▶ Material for this exercise:
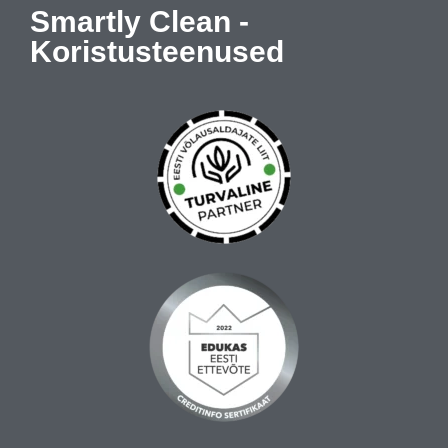
Smartly Clean -
Koristusteenused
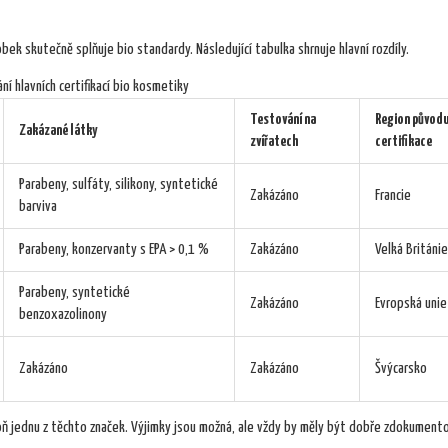
obek skutečně splňuje bio standardy. Následující tabulka shrnuje hlavní rozdíly.
ní hlavních certifikací bio kosmetiky
Testování na
Region původ
Zakázané látky
zvířatech
certifikace
Parabeny, sulfáty, silikony, syntetické
Zakázáno
Francie
barviva
Parabeny, konzervanty s EPA > 0,1 %
Zakázáno
Velká Británie
Parabeny, syntetické
Zakázáno
Evropská unie
benzoxazolinony
Zakázáno
Zakázáno
Švýcarsko
ň jednu z těchto značek. Výjimky jsou možná, ale vždy by měly být dobře zdokument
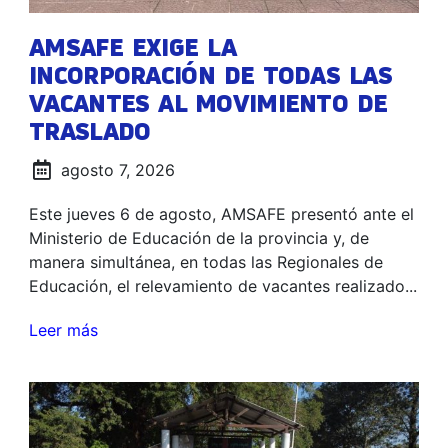
AMSAFE EXIGE LA
INCORPORACIÓN DE TODAS LAS
VACANTES AL MOVIMIENTO DE
TRASLADO
agosto 7, 2026
Este jueves 6 de agosto, AMSAFE presentó ante el
Ministerio de Educación de la provincia y, de
manera simultánea, en todas las Regionales de
Educación, el relevamiento de vacantes realizado...
Leer más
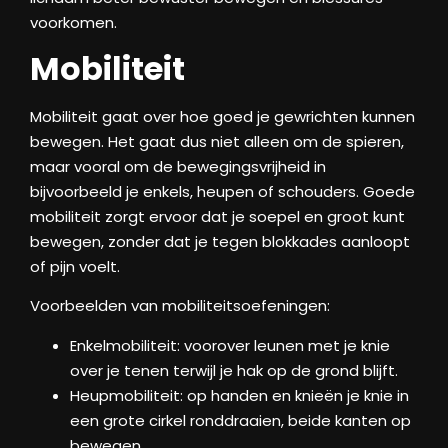
voorkomen.
Mobiliteit
Mobiliteit gaat over hoe goed je gewrichten kunnen
bewegen. Het gaat dus niet alleen om de spieren,
maar vooral om de bewegingsvrijheid in
bijvoorbeeld je enkels, heupen of schouders. Goede
mobiliteit zorgt ervoor dat je soepel en groot kunt
bewegen, zonder dat je tegen blokkades aanloopt
of pijn voelt.
Voorbeelden van mobiliteitsoefeningen:
Enkelmobiliteit: voorover leunen met je knie
over je tenen terwijl je hak op de grond blijft.
Heupmobiliteit: op handen en knieën je knie in
een grote cirkel ronddraaien, beide kanten op
bewegen.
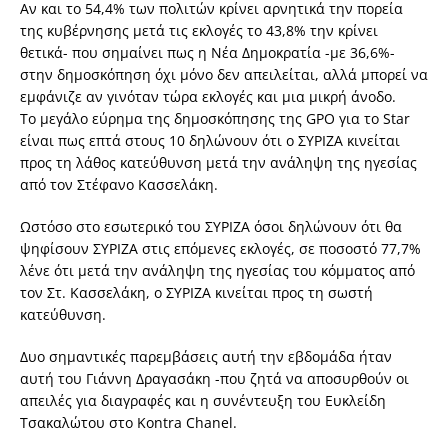
Αν και το 54,4% των πολιτών κρίνει αρνητικά την πορεία
της κυβέρνησης μετά τις εκλογές το 43,8% την κρίνει
θετικά- που σημαίνει πως η Νέα Δημοκρατία -με 36,6%-
στην δημοσκόπηση όχι μόνο δεν απειλείται, αλλά μπορεί να
εμφάνιζε αν γινόταν τώρα εκλογές και μια μικρή άνοδο.
Το μεγάλο εύρημα της δημοσκόπησης της GPO για το Star
είναι πως επτά στους 10 δηλώνουν ότι ο ΣΥΡΙΖΑ κινείται
προς τη λάθος κατεύθυνση μετά την ανάληψη της ηγεσίας
από τον Στέφανο Κασσελάκη.
Ωστόσο στο εσωτερικό του ΣΥΡΙΖΑ όσοι δηλώνουν ότι θα
ψηφίσουν ΣΥΡΙΖΑ στις επόμενες εκλογές, σε ποσοστό 77,7%
λένε ότι μετά την ανάληψη της ηγεσίας του κόμματος από
τον Στ. Κασσελάκη, ο ΣΥΡΙΖΑ κινείται προς τη σωστή
κατεύθυνση.
Δυο σημαντικές παρεμβάσεις αυτή την εβδομάδα ήταν
αυτή του Γιάννη Δραγασάκη -που ζητά να αποσυρθούν οι
απειλές για διαγραφές και η συνέντευξη του Ευκλείδη
Τσακαλώτου στο Kontra Chanel.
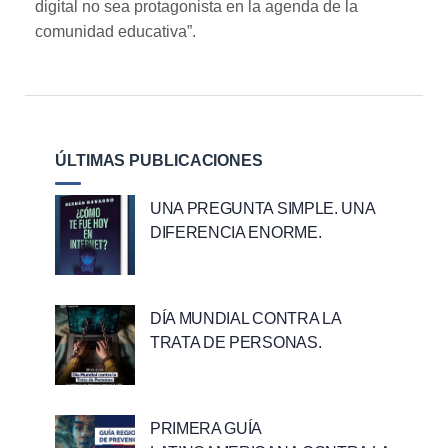
digital no sea protagonista en la agenda de la
comunidad educativa”.
ÚLTIMAS PUBLICACIONES
UNA PREGUNTA SIMPLE. UNA
DIFERENCIA ENORME.
DÍA MUNDIAL CONTRA LA
TRATA DE PERSONAS.
PRIMERA GUÍA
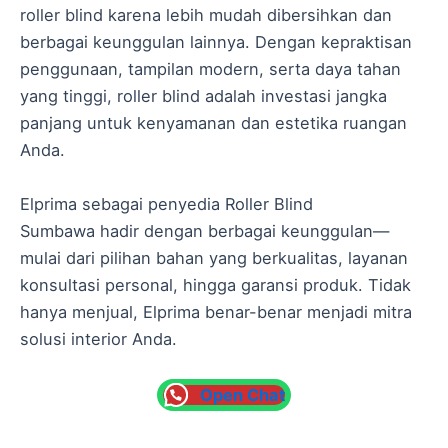
roller blind karena lebih mudah dibersihkan dan
berbagai keunggulan lainnya. Dengan kepraktisan
penggunaan, tampilan modern, serta daya tahan
yang tinggi, roller blind adalah investasi jangka
panjang untuk kenyamanan dan estetika ruangan
Anda.
Elprima sebagai penyedia Roller Blind
Sumbawa hadir dengan berbagai keunggulan—
mulai dari pilihan bahan yang berkualitas, layanan
konsultasi personal, hingga garansi produk. Tidak
hanya menjual, Elprima benar-benar menjadi mitra
solusi interior Anda.
Open Chat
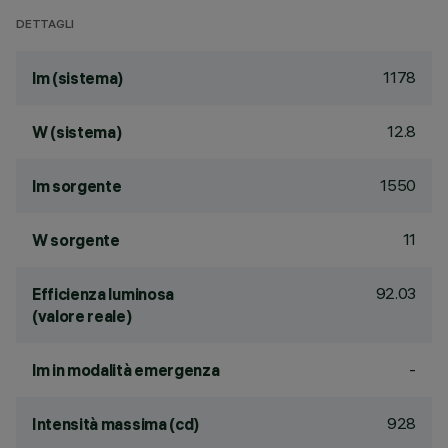
DETTAGLI
1178
lm (sistema)
12.8
W (sistema)
1550
lm sorgente
11
W sorgente
92.03
Efficienza luminosa
(valore reale)
-
lm in modalità emergenza
928
Intensità massima (cd)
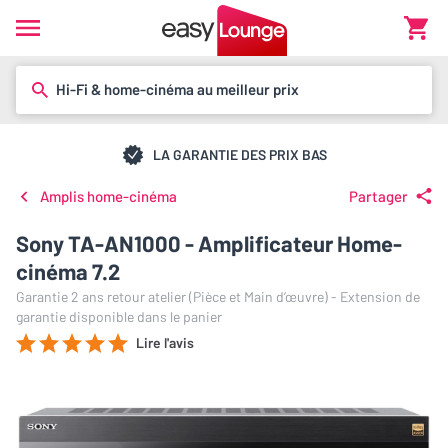
Hi-Fi & home-cinéma au meilleur prix
LA GARANTIE DES PRIX BAS
Amplis home-cinéma
Partager
Sony TA-AN1000 - Amplificateur Home-
cinéma 7.2
Garantie 2 ans retour atelier (Pièce et Main d’œuvre) - Extension de
garantie disponible dans le panier
Lire l'avis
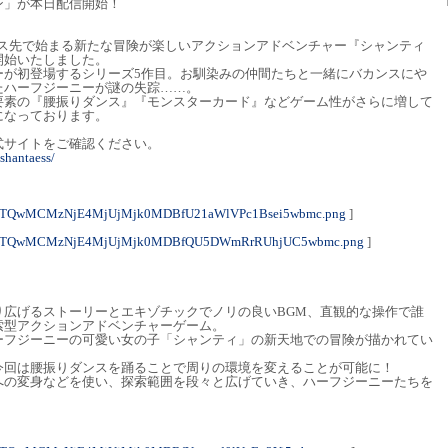
ン」が本日配信開始！
て、バカンス先で始まる新たな冒険が楽しいアクションアドベンチャー『シャンティ
開始いたしました。
ーが初登場するシリーズ5作目。お馴染みの仲間たちと一緒にバカンスにや
たハーフジーニーが謎の失踪……。
要素の『腰振りダンス』『モンスターカード』などゲーム性がさらに増して
になっております。
式サイトをご確認ください。
shantaess/
yOTQwMCMzNjE4MjUjMjk0MDBfU21aWlVPc1Bsei5wbmc.png
]
yOTQwMCMzNjE4MjUjMjk0MDBfQU5DWmRrRUhjUC5wbmc.png
]
り広げるストーリーとエキゾチックでノリの良いBGM、直観的な操作で誰
索型アクションアドベンチャーゲーム。
ーフジーニーの可愛い女の子「シャンティ」の新天地での冒険が描かれてい
今回は腰振りダンスを踊ることで周りの環境を変えることが可能に！
への変身などを使い、探索範囲を段々と広げていき、ハーフジーニーたちを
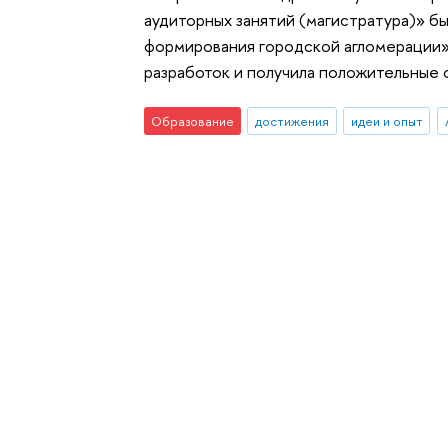
аудиторных занятий (магистратура)» б
формирования городской агломерации»,
разработок и получила положительные 
Образование
достижения
идеи и опыт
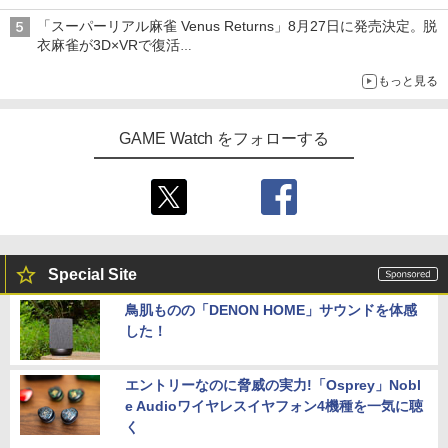
ライン販売開始
「スーパーリアル麻雀 Venus Returns」8月27日に発売決定。脱
衣麻雀が3D×VRで復活
発売から2週間は20%オフになるセールが実施
もっと見る
GAME Watch をフォローする
Special Site
鳥肌ものの「DENON HOME」サウンドを体感
した！
エントリーなのに脅威の実力!「Osprey」Nobl
e Audioワイヤレスイヤフォン4機種を一気に聴
く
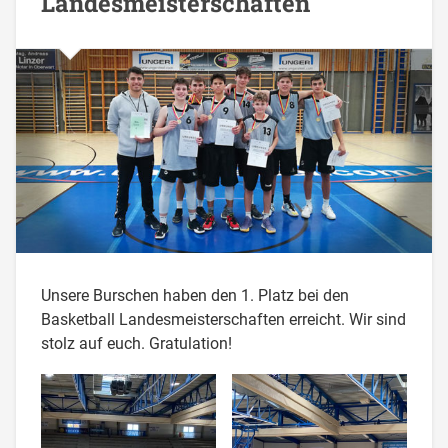
Landesmeisterschaften
Unsere Burschen haben den 1. Platz bei den
Basketball Landesmeisterschaften erreicht. Wir sind
stolz auf euch. Gratulation!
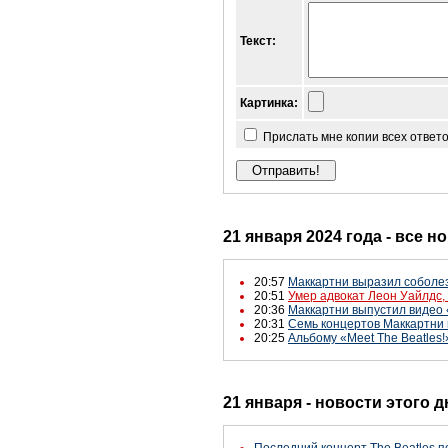
Текст:
Картинка:
Прислать мне копии всех ответ
21 января 2024 года - все н
20:57
Маккартни выразил соболез
20:51
Умер адвокат Леон Уайлдс,
20:36
Маккартни выпустил видео
20:31
Семь концертов Маккартни 
20:25
Альбому «Meet The Beatles!
21 января - новости этого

▶ Task description:
What you return must be the lines above that run from the line with "ーが初登場するシリーズ5作目。お馴染みの仲間たちと一緒にバカンスにや" to the line with "への変身などを使い、探索範囲を段々と広げていき、ハーフジーニーたちを", inclusive, each copied exactly.

▶ Answer to this exercise:
ーが初登場するシリーズ5作目。お馴染みの仲間たちと一緒にバカンスにや
たハーフジーニーが謎の失踪……。
要素の『腰振りダンス』『モンスターカード』などゲーム性がさらに増して
になっております。
式サイトをご確認ください。
shantaess/
yOTQwMCMzNjE4MjUjMjk0MDBfU21aWlVPc1Bsei5wbmc.png
]
yOTQwMCMzNjE4MjUjMjk0MDBfQU5DWmRrRUhjUC5wbmc.png
]
り広げるストーリーとエキゾチックでノリの良いBGM、直観的な操作で誰
索型アクションアドベンチャーゲーム。
ーフジーニーの可愛い女の子「シャンティ」の新天地での冒険が描かれてい
今回は腰振りダンスを踊ることで周りの環境を変えることが可能に！
への変身などを使い、探索範囲を段々と広げていき、ハーフジーニーたちを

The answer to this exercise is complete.